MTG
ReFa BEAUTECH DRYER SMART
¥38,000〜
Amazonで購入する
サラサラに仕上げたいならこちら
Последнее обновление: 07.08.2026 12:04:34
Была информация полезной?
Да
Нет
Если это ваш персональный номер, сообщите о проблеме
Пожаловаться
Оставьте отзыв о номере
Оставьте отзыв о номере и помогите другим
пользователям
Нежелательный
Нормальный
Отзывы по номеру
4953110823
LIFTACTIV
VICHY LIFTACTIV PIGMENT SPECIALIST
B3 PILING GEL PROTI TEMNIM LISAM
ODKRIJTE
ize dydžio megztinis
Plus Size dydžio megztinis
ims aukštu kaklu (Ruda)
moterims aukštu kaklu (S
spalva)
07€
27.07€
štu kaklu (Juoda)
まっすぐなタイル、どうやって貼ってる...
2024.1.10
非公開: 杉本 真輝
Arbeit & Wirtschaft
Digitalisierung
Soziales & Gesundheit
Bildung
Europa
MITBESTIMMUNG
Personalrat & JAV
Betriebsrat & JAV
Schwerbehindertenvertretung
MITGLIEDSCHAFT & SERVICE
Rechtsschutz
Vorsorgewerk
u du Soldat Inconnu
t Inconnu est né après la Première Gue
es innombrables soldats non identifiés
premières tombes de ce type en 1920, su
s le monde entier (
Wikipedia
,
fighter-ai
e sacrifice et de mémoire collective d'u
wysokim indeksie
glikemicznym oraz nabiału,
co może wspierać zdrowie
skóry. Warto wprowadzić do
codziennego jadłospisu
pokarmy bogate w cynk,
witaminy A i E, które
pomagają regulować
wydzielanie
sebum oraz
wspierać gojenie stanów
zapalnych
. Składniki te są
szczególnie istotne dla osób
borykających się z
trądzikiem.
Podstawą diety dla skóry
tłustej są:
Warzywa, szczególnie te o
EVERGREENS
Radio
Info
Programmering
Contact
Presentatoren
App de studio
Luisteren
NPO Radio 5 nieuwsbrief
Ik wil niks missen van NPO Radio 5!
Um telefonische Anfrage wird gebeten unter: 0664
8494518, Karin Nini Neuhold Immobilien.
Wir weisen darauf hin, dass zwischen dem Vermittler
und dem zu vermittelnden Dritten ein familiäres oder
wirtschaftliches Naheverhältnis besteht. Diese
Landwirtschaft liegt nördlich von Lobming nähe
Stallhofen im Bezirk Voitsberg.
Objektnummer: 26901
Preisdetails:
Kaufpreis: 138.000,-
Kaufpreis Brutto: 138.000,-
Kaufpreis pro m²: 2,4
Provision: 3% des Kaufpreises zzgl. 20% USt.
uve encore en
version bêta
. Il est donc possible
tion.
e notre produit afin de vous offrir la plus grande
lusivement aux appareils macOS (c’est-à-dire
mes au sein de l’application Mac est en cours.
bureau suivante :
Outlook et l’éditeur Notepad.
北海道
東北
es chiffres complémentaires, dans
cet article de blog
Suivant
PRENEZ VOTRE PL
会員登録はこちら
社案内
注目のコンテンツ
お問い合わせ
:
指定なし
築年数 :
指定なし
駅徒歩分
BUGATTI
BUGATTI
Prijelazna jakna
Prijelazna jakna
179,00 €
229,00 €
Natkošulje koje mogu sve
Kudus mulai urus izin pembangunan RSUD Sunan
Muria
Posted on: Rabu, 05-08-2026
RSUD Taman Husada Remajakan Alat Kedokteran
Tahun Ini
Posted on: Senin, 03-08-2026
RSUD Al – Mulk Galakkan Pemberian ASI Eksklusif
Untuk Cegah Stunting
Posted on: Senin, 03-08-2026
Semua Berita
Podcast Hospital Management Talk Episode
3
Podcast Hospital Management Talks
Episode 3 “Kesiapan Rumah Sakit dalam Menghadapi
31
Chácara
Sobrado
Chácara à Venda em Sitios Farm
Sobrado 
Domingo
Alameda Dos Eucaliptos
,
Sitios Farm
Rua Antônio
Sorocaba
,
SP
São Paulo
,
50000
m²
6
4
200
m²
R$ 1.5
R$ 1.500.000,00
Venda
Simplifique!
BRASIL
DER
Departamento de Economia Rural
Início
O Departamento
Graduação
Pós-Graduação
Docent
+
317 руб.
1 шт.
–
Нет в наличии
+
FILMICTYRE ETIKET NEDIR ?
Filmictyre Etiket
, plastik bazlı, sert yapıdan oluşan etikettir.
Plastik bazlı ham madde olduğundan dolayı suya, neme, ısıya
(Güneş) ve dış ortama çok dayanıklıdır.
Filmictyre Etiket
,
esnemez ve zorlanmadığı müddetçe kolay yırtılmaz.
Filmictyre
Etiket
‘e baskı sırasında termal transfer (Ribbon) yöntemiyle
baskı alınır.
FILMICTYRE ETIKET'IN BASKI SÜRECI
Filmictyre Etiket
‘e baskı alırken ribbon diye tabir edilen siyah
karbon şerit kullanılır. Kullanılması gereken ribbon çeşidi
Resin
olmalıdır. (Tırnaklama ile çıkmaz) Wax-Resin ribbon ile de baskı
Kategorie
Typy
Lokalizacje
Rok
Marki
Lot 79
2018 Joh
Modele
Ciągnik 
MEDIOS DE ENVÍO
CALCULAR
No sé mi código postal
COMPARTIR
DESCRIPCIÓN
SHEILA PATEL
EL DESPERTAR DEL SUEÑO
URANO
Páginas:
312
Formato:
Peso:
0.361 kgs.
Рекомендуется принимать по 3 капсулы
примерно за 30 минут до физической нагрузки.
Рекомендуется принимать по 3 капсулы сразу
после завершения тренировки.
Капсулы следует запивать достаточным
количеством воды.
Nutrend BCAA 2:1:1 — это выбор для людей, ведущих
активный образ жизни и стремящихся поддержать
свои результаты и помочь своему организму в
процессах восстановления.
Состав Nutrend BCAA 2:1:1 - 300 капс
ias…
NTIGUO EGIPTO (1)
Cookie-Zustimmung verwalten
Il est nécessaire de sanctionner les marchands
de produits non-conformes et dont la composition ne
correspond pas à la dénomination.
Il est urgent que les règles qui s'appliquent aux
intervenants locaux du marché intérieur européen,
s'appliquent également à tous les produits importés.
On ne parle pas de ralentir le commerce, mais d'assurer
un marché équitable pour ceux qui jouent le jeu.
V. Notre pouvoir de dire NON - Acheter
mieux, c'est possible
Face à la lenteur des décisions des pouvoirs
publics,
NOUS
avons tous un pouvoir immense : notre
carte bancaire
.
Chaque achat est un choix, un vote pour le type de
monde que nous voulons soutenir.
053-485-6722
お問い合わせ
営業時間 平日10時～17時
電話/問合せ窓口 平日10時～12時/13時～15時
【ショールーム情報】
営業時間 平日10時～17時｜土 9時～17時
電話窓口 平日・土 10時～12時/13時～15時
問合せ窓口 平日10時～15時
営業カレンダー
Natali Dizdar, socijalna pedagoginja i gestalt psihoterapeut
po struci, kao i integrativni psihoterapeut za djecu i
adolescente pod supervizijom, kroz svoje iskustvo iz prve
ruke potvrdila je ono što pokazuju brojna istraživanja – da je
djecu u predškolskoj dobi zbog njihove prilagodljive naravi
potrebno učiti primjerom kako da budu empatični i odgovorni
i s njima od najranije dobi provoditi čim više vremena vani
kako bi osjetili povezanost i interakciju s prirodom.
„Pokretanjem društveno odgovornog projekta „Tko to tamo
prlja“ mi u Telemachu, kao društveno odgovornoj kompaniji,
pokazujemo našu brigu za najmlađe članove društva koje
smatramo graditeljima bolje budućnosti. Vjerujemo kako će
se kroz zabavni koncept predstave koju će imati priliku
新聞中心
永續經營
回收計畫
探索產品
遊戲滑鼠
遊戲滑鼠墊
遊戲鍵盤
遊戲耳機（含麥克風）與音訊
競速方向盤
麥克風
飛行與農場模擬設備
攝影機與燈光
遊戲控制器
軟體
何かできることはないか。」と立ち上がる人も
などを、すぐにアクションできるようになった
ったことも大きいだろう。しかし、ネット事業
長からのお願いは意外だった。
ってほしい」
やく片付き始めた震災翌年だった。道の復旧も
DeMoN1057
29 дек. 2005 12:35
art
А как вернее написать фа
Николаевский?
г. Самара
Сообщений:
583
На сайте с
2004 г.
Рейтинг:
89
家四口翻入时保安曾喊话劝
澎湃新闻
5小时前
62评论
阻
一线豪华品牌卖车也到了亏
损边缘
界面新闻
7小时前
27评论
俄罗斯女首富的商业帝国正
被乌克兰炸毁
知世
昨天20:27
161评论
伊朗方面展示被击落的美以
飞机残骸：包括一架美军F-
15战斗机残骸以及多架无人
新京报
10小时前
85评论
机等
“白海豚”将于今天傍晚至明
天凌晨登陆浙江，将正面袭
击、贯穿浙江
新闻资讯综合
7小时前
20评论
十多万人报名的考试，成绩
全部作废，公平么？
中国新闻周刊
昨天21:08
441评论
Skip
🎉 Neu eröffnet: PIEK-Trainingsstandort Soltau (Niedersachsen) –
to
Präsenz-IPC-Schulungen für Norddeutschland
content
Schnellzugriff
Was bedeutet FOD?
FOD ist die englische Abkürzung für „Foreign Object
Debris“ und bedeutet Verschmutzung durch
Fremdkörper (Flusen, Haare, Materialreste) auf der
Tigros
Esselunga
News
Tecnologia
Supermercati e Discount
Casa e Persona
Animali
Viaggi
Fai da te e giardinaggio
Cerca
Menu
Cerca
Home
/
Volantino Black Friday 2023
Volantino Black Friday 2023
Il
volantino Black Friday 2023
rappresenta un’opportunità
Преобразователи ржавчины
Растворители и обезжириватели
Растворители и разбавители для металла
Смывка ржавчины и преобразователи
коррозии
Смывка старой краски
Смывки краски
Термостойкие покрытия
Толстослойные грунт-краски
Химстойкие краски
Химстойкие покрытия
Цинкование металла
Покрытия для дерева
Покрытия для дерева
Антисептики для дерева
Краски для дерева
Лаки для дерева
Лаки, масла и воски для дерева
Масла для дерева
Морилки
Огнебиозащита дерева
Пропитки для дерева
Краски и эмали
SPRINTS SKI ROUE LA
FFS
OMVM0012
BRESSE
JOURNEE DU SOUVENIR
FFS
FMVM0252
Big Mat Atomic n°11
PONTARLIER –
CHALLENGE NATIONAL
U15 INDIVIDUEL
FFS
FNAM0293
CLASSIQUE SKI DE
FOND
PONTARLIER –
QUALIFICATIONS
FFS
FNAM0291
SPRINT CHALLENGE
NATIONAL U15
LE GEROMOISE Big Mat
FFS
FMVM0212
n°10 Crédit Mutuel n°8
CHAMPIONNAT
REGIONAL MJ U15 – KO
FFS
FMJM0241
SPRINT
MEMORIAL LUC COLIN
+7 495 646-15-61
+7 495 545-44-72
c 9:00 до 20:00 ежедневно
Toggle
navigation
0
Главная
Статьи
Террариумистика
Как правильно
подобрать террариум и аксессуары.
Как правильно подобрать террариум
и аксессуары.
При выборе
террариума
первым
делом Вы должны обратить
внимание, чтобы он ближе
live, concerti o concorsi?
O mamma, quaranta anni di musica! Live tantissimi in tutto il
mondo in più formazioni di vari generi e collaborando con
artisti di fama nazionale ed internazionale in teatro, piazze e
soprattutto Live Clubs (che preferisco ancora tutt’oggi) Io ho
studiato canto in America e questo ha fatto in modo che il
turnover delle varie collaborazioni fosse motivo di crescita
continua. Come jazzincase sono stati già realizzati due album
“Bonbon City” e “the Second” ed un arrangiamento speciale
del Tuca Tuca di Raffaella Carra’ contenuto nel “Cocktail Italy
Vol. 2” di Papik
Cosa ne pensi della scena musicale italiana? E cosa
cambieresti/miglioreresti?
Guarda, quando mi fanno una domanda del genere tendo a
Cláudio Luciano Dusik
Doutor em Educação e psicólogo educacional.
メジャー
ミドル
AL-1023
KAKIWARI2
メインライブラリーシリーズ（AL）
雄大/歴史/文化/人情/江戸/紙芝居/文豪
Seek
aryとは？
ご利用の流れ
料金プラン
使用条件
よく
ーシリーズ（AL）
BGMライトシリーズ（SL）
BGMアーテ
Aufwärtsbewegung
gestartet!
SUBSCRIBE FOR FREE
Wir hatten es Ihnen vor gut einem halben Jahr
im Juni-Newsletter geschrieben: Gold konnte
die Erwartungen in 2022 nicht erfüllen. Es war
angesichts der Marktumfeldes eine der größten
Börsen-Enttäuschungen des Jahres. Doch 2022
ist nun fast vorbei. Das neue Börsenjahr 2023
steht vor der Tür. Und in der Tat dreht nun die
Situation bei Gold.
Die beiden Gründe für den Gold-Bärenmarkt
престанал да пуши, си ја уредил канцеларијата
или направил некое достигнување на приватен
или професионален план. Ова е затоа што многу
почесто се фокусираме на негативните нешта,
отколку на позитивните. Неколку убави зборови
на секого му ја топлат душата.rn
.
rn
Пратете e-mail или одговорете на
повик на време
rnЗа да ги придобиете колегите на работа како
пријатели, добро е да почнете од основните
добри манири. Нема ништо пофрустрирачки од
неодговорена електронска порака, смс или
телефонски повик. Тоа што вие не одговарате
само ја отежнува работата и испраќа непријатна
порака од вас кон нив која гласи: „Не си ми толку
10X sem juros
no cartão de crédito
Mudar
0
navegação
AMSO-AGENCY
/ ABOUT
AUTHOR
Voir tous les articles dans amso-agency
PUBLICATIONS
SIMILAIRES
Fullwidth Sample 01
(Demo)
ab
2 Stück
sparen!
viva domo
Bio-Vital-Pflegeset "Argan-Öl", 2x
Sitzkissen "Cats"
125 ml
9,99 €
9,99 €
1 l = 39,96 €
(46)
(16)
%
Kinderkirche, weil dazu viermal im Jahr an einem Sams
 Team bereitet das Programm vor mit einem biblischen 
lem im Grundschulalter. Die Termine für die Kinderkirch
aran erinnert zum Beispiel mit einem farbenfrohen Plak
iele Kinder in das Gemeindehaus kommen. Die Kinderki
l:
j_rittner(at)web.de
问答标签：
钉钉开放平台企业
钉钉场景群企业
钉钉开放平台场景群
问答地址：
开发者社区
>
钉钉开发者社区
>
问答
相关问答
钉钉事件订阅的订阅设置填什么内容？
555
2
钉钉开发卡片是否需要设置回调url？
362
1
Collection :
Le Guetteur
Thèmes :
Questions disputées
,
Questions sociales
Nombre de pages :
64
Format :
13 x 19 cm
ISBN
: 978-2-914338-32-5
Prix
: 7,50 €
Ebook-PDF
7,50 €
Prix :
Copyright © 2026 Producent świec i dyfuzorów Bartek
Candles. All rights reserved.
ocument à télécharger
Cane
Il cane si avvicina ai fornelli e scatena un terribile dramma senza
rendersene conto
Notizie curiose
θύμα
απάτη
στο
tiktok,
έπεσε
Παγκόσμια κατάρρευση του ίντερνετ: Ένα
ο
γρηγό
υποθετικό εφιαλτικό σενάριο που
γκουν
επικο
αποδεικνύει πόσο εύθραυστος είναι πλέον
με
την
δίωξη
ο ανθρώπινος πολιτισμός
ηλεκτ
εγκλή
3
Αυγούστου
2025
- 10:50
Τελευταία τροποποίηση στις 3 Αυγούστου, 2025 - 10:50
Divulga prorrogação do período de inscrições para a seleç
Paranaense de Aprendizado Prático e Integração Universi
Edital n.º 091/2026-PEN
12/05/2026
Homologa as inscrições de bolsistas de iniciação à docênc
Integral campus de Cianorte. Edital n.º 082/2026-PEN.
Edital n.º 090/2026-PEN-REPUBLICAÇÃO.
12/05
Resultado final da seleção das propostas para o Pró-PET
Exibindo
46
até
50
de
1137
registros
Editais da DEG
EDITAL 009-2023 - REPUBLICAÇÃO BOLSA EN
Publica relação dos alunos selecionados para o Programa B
◇ ◇ ◇ ◇ ◇ ◇ ◇
What you should do → Give only the number of lines in the data that include the string "подобрать".

Solution for this problem → 2